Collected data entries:
···
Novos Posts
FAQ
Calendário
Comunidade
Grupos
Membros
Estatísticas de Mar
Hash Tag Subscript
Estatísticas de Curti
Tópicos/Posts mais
···
• **WORK REQUIRED**: Print every one of the lines above, word for word and in the same order.

• **YOUR RESPONSE**:
Novos Posts
FAQ
Calendário
Comunidade
Grupos
Membros
Estatísticas de Mar
Hash Tag Subscript
Estatísticas de Curti
Tópicos/Posts mais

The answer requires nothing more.